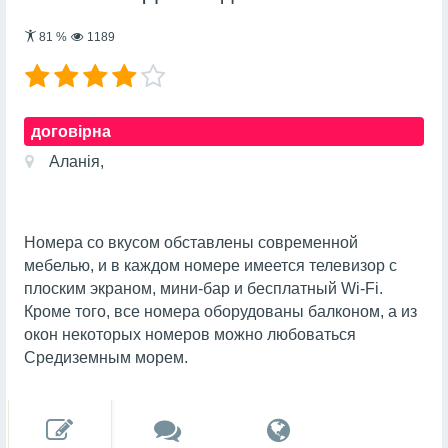
81
%
1189
договірна
Аланія,
Номера со вкусом обставлены современной
мебелью, и в каждом номере имеется телевизор с
плоским экраном, мини-бар и бесплатный Wi-Fi.
Кроме того, все номера оборудованы балконом, а из
окон некоторых номеров можно любоваться
Средиземным морем.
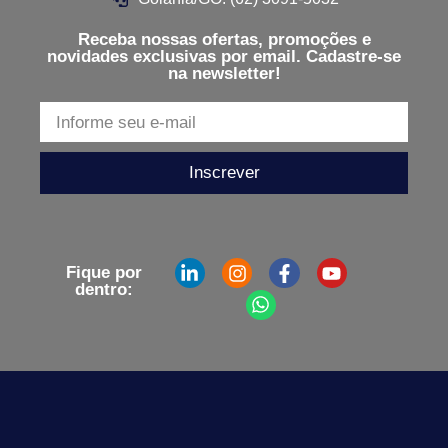
Receba nossas ofertas, promoções e
novidades exclusivas por email. Cadastre-se
na newsletter!
Inscrever
Fique por
dentro:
·····
Please restate the entries word for word, with all pictures left out.

81
%
1189
договірна
Аланія,
Номера со вкусом обставлены современной
мебелью, и в каждом номере имеется телевизор с
плоским экраном, мини-бар и бесплатный Wi-Fi.
Кроме того, все номера оборудованы балконом, а из
окон некоторых номеров можно любоваться
Средиземным морем.
Receba nossas ofertas, promoções e
novidades exclusivas por email. Cadastre-se
na newsletter!
Inscrever
Fique por
dentro:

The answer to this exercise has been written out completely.